Assignment = From the line that contains "empfehlenswerte Hotelbar sowie das" to the end of the entries, write out every line exactly, including both ends, and nothing more.

Records shown =
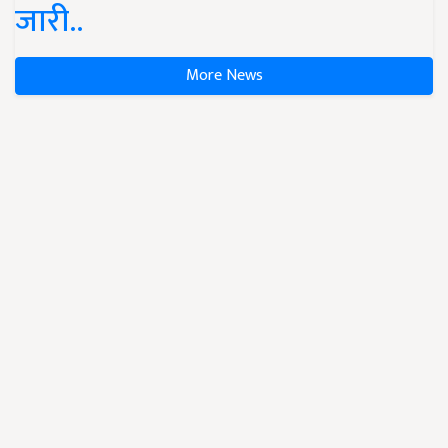
जारी..
More News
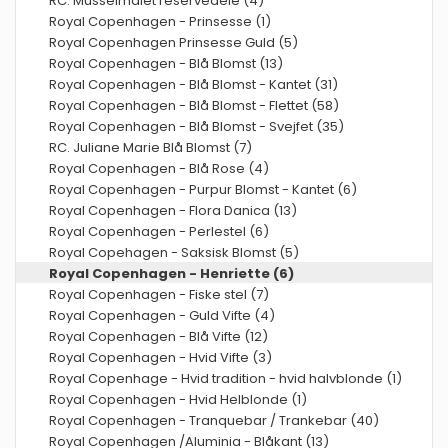
RC. Musselmalet reservedele (4)
Royal Copenhagen - Prinsesse (1)
Royal Copenhagen Prinsesse Guld (5)
Royal Copenhagen - Blå Blomst (13)
Royal Copenhagen - Blå Blomst - Kantet (31)
Royal Copenhagen - Blå Blomst - Flettet (58)
Royal Copenhagen - Blå Blomst - Svejfet (35)
RC. Juliane Marie Blå Blomst (7)
Royal Copenhagen - Blå Rose (4)
Royal Copenhagen - Purpur Blomst - Kantet (6)
Royal Copenhagen - Flora Danica (13)
Royal Copenhagen - Perlestel (6)
Royal Copehagen - Saksisk Blomst (5)
Royal Copenhagen - Henriette (6)
Royal Copenhagen - Fiske stel (7)
Royal Copenhagen - Guld Vifte (4)
Royal Copenhagen - Blå Vifte (12)
Royal Copenhagen - Hvid Vifte (3)
Royal Copenhage - Hvid tradition - hvid halvblonde (1)
Royal Copenhagen - Hvid Helblonde (1)
Royal Copenhagen - Tranquebar / Trankebar (40)
Royal Copenhagen /Aluminia - Blåkant (13)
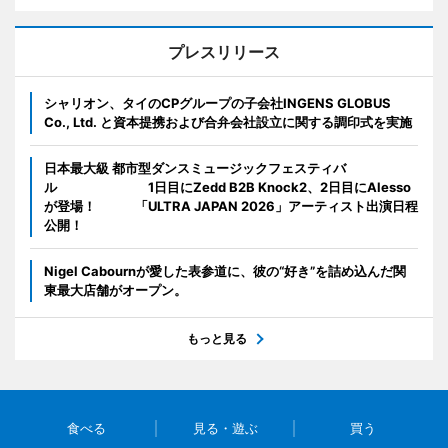
プレスリリース
シャリオン、タイのCPグループの子会社INGENS GLOBUS
Co., Ltd. と資本提携および合弁会社設立に関する調印式を実施
日本最大級 都市型ダンスミュージックフェスティバ
ル 1日目にZedd B2B Knock2、2日目にAlesso
が登場！ 「ULTRA JAPAN 2026」アーティスト出演日程
公開！
Nigel Cabournが愛した表参道に、彼の“好き”を詰め込んだ関
東最大店舗がオープン。
もっと見る
食べる
見る・遊ぶ
買う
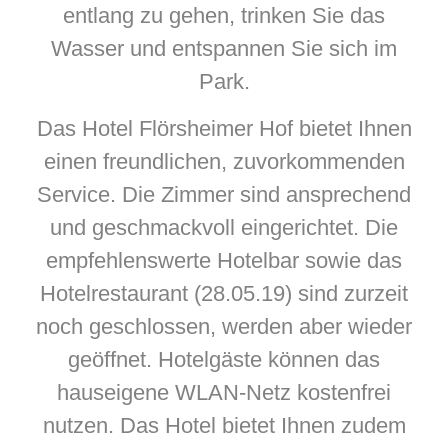
entlang zu gehen, trinken Sie das
Wasser und entspannen Sie sich im
Park.
Das Hotel Flörsheimer Hof bietet Ihnen
einen freundlichen, zuvorkommenden
Service. Die Zimmer sind ansprechend
und geschmackvoll eingerichtet. Die
empfehlenswerte Hotelbar sowie das
Hotelrestaurant (28.05.19) sind zurzeit
noch geschlossen, werden aber wieder
geöffnet. Hotelgäste können das
hauseigene WLAN-Netz kostenfrei
nutzen. Das Hotel bietet Ihnen zudem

Solution to the exercise =
empfehlenswerte Hotelbar sowie das
Hotelrestaurant (28.05.19) sind zurzeit
noch geschlossen, werden aber wieder
geöffnet. Hotelgäste können das
hauseigene WLAN-Netz kostenfrei
nutzen. Das Hotel bietet Ihnen zudem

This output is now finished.